• What you are asked to do
Copy the data from the start through the line containing "recomendación, asesoramiento o", changing "Solflare" to "Phantom" and keeping everything else the same.

• Data for this exercise
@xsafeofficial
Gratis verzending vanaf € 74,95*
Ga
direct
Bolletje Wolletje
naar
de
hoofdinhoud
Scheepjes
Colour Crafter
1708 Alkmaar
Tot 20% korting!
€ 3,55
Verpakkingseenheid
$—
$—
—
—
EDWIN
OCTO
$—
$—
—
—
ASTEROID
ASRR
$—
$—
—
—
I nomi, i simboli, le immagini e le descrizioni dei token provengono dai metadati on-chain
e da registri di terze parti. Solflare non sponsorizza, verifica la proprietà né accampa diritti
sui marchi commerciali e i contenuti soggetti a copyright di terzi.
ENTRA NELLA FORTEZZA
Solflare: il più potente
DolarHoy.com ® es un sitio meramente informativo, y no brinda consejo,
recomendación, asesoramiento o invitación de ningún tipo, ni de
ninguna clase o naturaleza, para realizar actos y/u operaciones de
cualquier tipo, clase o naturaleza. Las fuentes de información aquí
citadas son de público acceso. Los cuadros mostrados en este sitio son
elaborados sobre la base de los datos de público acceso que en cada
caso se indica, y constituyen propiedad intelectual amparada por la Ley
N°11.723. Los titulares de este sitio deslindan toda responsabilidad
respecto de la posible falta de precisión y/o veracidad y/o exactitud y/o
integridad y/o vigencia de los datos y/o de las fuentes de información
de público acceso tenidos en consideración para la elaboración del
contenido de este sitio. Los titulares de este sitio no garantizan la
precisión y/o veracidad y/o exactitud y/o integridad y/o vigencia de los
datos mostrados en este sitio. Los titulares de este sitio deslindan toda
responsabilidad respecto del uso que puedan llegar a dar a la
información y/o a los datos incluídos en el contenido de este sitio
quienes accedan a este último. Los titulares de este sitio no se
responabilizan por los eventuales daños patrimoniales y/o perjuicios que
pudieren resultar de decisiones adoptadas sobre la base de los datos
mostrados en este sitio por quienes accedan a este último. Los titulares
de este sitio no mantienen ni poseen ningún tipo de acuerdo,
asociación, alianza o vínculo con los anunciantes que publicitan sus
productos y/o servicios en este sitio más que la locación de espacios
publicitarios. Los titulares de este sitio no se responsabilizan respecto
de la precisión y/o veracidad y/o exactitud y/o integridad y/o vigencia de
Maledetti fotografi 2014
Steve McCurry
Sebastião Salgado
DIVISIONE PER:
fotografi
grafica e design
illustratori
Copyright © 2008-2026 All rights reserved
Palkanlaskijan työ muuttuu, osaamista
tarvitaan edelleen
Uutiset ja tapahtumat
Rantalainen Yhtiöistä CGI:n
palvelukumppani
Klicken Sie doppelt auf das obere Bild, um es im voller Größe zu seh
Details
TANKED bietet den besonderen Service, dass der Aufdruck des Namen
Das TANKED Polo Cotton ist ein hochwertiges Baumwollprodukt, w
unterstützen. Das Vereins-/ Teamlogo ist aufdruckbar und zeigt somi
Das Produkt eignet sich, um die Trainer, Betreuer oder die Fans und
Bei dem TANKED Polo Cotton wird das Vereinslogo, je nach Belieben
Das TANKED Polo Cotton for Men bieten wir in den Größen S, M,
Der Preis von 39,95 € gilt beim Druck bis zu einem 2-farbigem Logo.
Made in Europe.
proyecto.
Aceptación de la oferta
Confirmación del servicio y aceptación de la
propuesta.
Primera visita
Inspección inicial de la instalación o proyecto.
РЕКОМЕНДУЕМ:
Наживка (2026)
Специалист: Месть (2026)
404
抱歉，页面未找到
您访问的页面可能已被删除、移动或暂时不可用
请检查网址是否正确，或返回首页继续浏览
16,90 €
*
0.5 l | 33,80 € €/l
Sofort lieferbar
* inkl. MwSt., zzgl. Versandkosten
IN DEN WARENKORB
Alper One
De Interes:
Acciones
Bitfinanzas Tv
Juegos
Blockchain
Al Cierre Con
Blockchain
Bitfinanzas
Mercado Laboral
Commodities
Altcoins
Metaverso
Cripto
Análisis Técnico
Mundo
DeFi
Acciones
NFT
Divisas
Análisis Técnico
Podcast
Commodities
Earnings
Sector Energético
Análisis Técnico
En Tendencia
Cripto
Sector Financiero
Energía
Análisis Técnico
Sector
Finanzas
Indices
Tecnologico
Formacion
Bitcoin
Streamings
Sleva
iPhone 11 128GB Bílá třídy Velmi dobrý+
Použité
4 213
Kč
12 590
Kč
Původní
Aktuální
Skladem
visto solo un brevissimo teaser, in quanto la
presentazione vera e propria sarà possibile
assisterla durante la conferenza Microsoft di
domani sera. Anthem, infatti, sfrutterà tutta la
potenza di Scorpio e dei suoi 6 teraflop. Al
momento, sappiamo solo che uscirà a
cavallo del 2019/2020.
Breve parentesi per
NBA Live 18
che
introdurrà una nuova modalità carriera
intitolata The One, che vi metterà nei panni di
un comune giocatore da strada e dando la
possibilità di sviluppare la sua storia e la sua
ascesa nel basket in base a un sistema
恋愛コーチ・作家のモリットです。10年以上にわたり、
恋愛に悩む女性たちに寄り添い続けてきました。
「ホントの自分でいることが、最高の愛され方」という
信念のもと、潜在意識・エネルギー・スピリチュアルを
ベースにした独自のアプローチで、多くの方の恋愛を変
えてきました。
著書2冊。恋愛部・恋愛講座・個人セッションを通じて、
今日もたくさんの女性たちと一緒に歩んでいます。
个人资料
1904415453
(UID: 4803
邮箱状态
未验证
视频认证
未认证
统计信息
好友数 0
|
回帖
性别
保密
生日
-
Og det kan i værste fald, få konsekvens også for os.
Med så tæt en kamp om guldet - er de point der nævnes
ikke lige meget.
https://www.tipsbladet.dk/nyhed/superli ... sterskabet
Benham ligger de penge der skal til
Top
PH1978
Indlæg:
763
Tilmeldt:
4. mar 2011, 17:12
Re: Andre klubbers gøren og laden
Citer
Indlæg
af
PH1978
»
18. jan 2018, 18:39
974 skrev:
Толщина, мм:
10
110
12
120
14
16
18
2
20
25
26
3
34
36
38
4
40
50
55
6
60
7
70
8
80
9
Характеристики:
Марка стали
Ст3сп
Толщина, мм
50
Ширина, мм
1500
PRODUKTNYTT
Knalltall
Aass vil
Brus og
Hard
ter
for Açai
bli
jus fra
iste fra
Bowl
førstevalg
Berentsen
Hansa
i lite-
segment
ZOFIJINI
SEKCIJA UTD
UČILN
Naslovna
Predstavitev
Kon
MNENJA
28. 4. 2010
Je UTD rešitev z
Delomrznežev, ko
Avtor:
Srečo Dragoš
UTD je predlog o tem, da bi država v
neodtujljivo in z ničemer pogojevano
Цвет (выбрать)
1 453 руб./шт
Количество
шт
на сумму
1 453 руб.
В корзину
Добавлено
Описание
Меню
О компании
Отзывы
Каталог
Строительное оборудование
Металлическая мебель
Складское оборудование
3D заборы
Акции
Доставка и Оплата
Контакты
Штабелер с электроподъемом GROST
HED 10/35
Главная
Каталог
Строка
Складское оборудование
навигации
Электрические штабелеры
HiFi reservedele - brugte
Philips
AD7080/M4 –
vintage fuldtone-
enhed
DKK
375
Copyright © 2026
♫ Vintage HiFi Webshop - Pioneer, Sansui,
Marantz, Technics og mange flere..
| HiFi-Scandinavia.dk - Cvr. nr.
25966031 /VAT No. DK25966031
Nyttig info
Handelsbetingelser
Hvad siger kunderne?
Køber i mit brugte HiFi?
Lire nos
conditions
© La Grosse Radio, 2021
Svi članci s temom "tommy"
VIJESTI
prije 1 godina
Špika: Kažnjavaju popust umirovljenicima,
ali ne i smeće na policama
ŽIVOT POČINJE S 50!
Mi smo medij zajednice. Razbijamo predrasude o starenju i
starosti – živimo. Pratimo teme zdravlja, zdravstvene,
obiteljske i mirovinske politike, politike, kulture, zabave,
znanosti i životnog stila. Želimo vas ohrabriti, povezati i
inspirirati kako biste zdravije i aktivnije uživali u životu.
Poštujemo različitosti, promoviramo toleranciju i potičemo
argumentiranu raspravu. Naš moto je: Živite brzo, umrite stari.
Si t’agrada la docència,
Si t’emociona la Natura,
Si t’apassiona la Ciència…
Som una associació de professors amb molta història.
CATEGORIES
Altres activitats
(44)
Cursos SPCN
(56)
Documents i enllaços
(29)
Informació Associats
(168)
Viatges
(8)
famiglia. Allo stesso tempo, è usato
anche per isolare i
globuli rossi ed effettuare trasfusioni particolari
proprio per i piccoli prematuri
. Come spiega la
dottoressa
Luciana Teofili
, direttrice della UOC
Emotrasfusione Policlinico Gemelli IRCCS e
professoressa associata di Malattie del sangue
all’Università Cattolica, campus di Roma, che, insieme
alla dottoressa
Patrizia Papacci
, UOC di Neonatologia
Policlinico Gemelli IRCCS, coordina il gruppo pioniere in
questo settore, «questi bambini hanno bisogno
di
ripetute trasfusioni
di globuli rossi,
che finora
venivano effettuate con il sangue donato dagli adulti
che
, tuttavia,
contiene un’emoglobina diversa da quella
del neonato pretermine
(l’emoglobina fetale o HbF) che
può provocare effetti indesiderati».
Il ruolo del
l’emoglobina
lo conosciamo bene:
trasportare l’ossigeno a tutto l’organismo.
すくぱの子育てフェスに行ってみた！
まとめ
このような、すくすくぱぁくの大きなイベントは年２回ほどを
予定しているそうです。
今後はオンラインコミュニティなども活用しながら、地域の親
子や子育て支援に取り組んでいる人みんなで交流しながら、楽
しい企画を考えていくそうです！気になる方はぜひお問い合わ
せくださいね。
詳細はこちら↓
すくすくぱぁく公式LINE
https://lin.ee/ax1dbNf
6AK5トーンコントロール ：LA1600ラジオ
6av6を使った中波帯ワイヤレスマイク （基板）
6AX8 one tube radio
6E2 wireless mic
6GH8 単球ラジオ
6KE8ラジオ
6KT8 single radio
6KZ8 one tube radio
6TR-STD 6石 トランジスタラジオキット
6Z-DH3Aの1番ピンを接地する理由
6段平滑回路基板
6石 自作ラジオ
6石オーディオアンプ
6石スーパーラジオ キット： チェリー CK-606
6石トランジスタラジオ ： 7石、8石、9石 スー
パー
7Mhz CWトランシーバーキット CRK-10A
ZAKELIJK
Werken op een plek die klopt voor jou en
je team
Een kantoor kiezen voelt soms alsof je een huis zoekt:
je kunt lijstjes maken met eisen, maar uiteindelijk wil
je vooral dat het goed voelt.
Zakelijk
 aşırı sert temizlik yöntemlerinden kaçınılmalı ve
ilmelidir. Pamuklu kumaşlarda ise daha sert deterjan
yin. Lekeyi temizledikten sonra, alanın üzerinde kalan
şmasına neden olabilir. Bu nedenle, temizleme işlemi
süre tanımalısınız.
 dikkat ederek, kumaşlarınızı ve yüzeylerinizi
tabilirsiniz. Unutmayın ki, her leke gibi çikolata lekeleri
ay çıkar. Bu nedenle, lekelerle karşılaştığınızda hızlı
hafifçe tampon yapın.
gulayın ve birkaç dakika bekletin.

• Solution to the problem
@xsafeofficial
Gratis verzending vanaf € 74,95*
Ga
direct
Bolletje Wolletje
naar
de
hoofdinhoud
Scheepjes
Colour Crafter
1708 Alkmaar
Tot 20% korting!
€ 3,55
Verpakkingseenheid
$—
$—
—
—
EDWIN
OCTO
$—
$—
—
—
ASTEROID
ASRR
$—
$—
—
—
I nomi, i simboli, le immagini e le descrizioni dei token provengono dai metadati on-chain
e da registri di terze parti. Phantom non sponsorizza, verifica la proprietà né accampa diritti
sui marchi commerciali e i contenuti soggetti a copyright di terzi.
ENTRA NELLA FORTEZZA
Phantom: il più potente
DolarHoy.com ® es un sitio meramente informativo, y no brinda consejo,
recomendación, asesoramiento o invitación de ningún tipo, ni de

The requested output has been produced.